Christina Wayne turns away from a more overt visual stylization in preference for a character study more firmly rooted in reality. Tart follows seventeen year old Cat Storm (Dominique Swain) as she navigates eleventh grade. Cat’s journey entails parties, drugs, rakish boys, and anti-semitism all on the way to discovering that it’s “better to be a freak” than to be “normal”. It’s an obvious lesson that’s common in these types of films except that, in the last act, the boy who has tempted Cat to be normal turns out to be a male prostitute, a thief and a murderer. It is in this fashion that Tart could be categorized as the exploitation film knock-off of Cruel Intentions.

Although the synthesis of Cruel Intentions and Larry Clark’s Bully (2001) provides enough superficial interest to sustain Tart, it is Christina Wayne’s moral and political position in relation to the material that is the most compelling aspect of the film. Cat, although clearly a victim of deception and prejudice, never forsakes her agency, autonomy, nor her will to be true to herself. Tart defies many of the conventions of its genre via this depiction of teenage girlhood. The fact that Tart strays into the murky waters of the crime film only enables Christina Wayne to better dramatize Cat’s strength and resilience as a character.

From a feminist point of view Cat subverts the general role of the heroine within the youth film genre. As narrative circumstances against her become gradually more extreme and violently exaggerated Cat’s role becomes one of advocacy via her endurance. Tart is a film that exemplifies the strength of the female spirit while also suggesting that female characters in such films need not limit themselves to playing victims or sex objects.

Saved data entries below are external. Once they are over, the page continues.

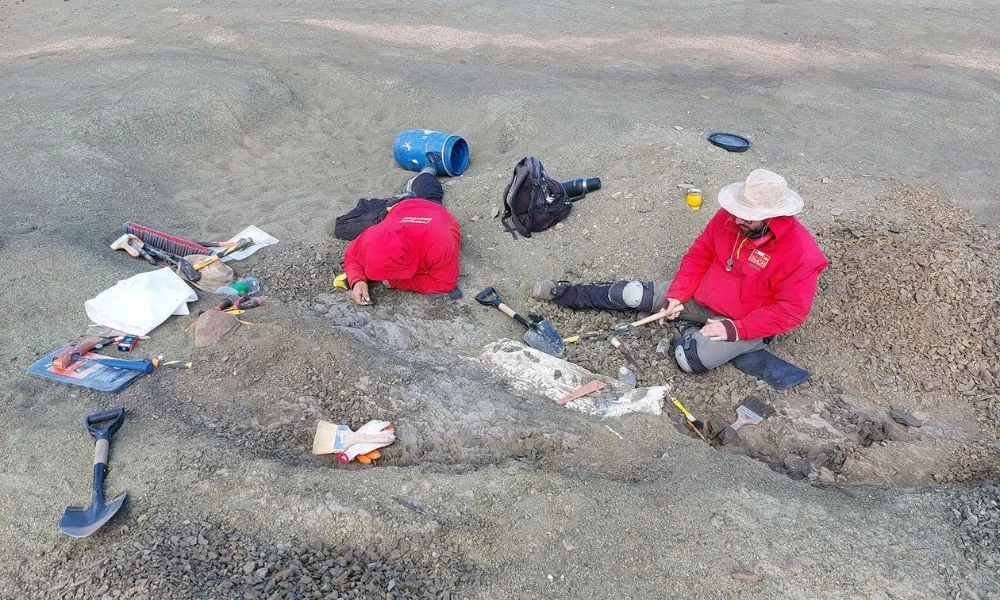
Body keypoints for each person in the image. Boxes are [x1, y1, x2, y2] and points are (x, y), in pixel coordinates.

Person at [533, 168, 828, 373]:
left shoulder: (801, 254)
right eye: (738, 211)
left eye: (747, 217)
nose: (737, 219)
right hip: (700, 295)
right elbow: (700, 254)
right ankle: (564, 292)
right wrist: (677, 295)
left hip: (742, 318)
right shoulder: (730, 217)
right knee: (633, 295)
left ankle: (732, 339)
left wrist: (736, 329)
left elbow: (790, 312)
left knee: (689, 359)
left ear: (771, 216)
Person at [343, 153, 461, 305]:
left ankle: (429, 166)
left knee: (430, 187)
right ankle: (406, 195)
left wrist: (398, 283)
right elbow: (351, 256)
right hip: (399, 210)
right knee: (342, 227)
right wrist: (357, 280)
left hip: (433, 210)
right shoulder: (372, 236)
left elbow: (444, 284)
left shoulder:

The male gaze that so often fetishizes adolescent girls tends to dominate films aimed at teens so whenever a film like Tart or Foxfire (1996) comes along it is well worth seeing. Yes, much of Tart is cliche but that doesn’t mean that Christina Wayne’s film fails to be affecting. Tart deserves to be seen and re-evaluated as one of those key coming of age films about women made in the late 1990s and early 2000s.